Payers/Fiduciary responsibility

The Department of Labor ERISA Advisory Council is moving to require greater transparency and financial disclosure by PBMs in ERISA health plans. The move comes in response to testimony from payers/employers/plan sponsors who complained about difficulty in overseeing PBM activities and revenue.

Specialty pharmacies

PBM arguments in favor of limiting patients to use PBM-owned pharmacies for “specialty” drugs are anti-consumer, self-serving and ultimately about increasing their profits. (See: “Double-Digit Spike in Drug Costs Prescribes Profits for PBMs”) Research indicates that patient adherence is greater when patients have a connection with their pharmacy and that those connections are strongest at local pharmacies.

Conclusion

PBMs have a long history of trumpeting “studies” like this that contain alarmist warnings that are ultimately disproven whenever the underlying legislation or proposal is enacted or objectively examined. Instances of their record of repeatedly “crying wolf” are documented here.
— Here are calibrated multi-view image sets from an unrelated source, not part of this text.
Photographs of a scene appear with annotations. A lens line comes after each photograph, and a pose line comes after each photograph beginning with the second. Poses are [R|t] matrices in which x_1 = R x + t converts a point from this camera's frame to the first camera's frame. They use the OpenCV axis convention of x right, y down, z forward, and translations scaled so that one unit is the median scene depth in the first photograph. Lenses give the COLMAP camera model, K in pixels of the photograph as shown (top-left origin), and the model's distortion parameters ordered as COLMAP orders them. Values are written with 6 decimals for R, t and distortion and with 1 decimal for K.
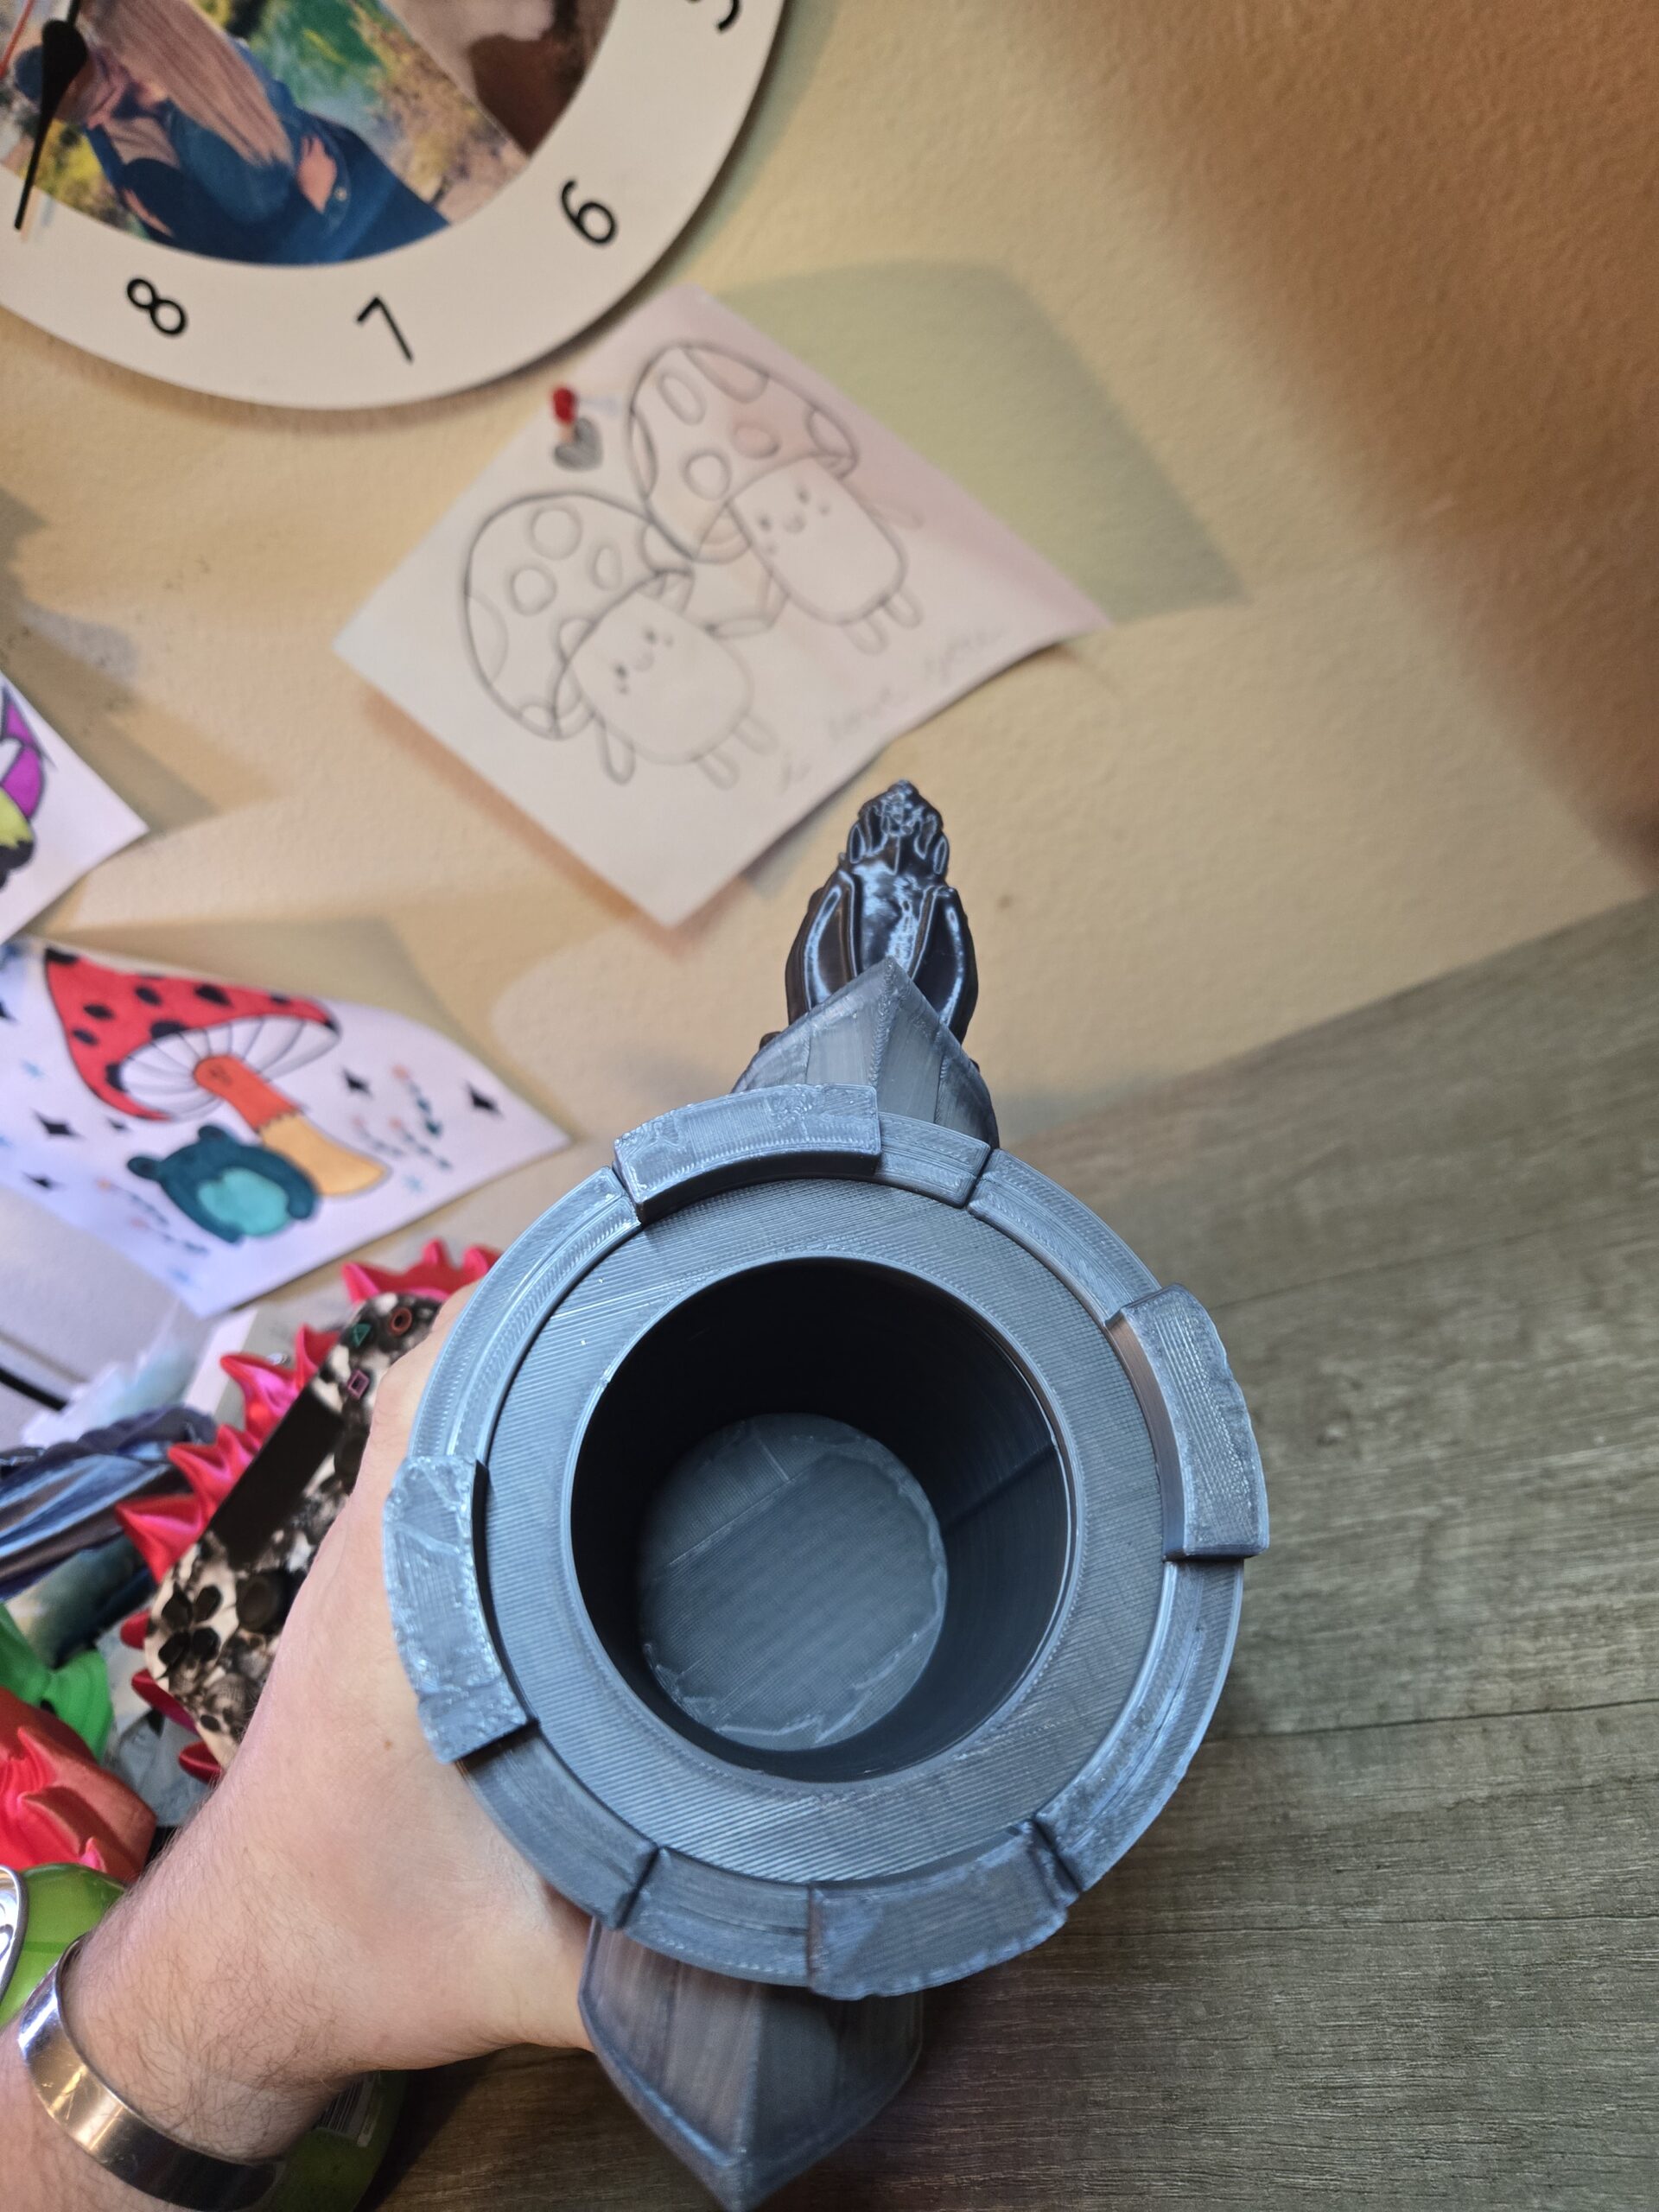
lens RADIAL K [[1499.5, 0, 849.9], [0, 1499.5, 1104.4], [0, 0, 1]] dist [0.036545, -0.044524]
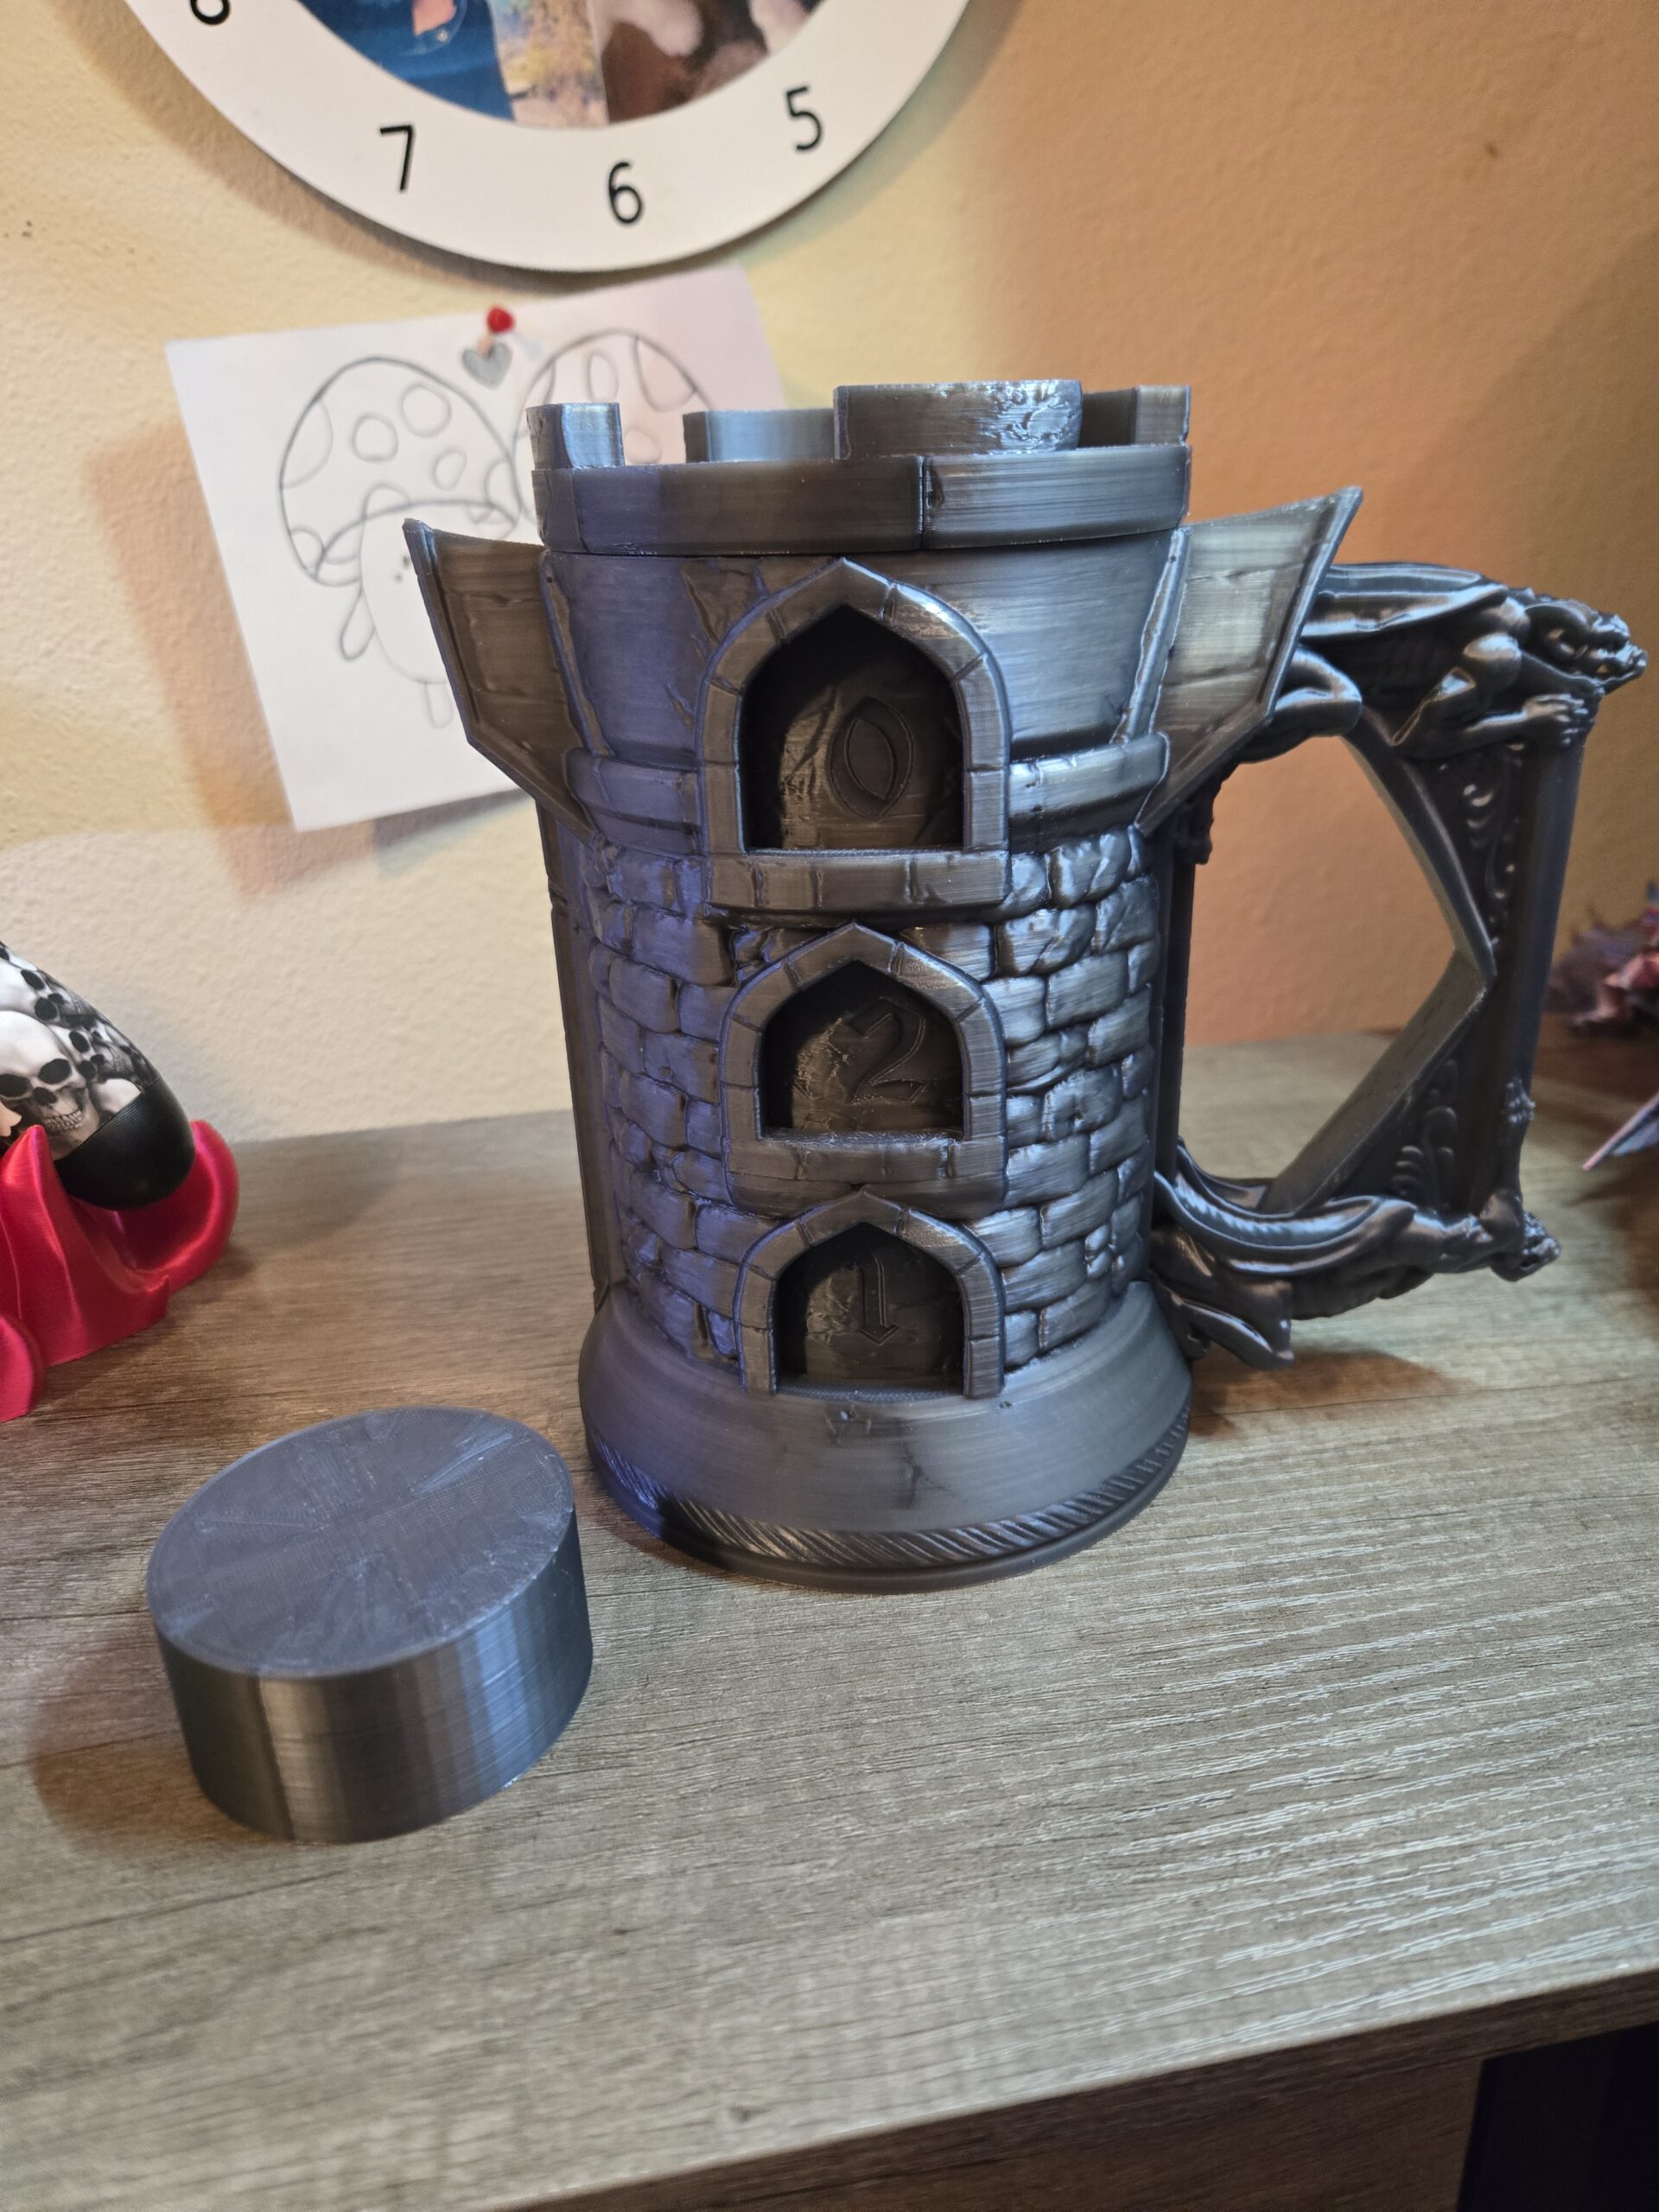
lens RADIAL K [[1499.5, 0, 848.2], [0, 1499.5, 1111.4], [0, 0, 1]] dist [0.036545, -0.044524]
pose [[0.800681, 0.420300, 0.426917, -0.312743], [-0.197382, 0.857892, -0.474408, 0.735375], [-0.565642, 0.295583, 0.769857, 0.264234]]
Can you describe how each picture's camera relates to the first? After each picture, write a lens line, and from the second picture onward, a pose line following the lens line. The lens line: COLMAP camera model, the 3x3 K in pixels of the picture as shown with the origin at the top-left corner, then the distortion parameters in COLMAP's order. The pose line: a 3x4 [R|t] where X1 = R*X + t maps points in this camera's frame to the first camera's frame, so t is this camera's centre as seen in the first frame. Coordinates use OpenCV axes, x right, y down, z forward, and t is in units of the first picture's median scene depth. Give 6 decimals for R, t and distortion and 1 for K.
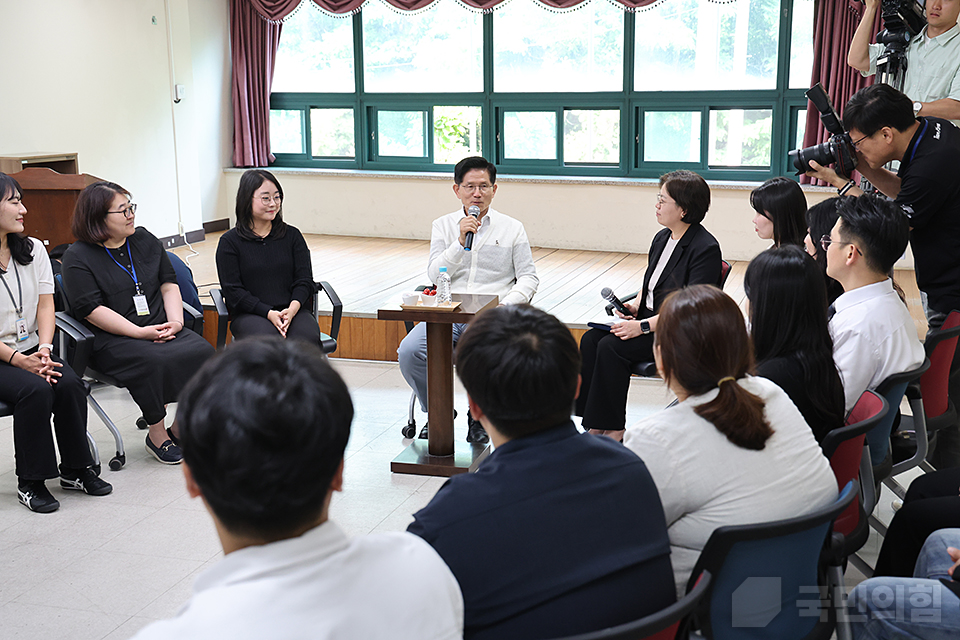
lens RADIAL K [[1252.2, 0, 480.6], [0, 1252.2, 321.6], [0, 0, 1]] dist [0.113800, 0.000000]
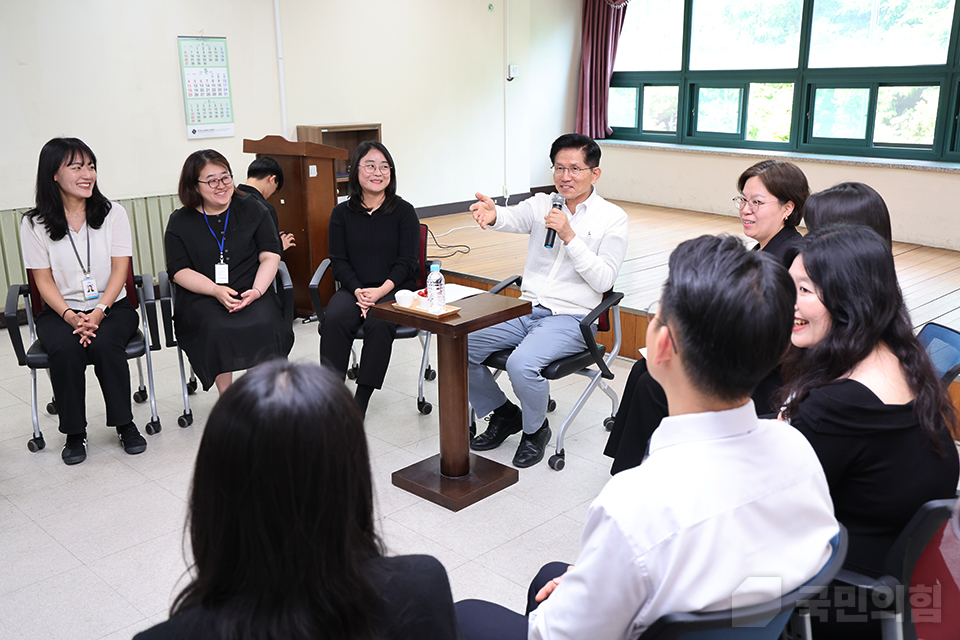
lens RADIAL K [[950.2, 0, 474.4], [0, 950.2, 312.9], [0, 0, 1]] dist [0.073751, 0.000000]
pose [[0.884448, 0.115577, -0.452100, 0.145365], [-0.087133, 0.992706, 0.083321, -0.034070], [0.458432, -0.034300, 0.888067, 0.212935]]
States have taken many steps to address PBM activities, not just mail order, and are already revisiting such previously enacted laws to strengthen them to address ongoing abuses of the PBM industry. Despite the scare tactics by the PBMs, states and federal policymakers wisely continue to see the need to reign in questionable PBM practices and to support consumers and small business community pharmacies.